Annotated region listings:
════════════════════

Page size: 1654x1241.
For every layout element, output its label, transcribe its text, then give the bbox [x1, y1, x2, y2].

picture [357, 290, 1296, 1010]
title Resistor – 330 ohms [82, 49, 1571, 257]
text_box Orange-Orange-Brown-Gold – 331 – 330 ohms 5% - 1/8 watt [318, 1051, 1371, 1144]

════════════════════

◆ What to do: Please extract every line of the data above and reproduce each one without any change.

◆ Expected answer:
Page size: 1654x1241.
For every layout element, output its label, transcribe its text, then give the bbox [x1, y1, x2, y2].

picture [357, 290, 1296, 1010]
title Resistor – 330 ohms [82, 49, 1571, 257]
text_box Orange-Orange-Brown-Gold – 331 – 330 ohms 5% - 1/8 watt [318, 1051, 1371, 1144]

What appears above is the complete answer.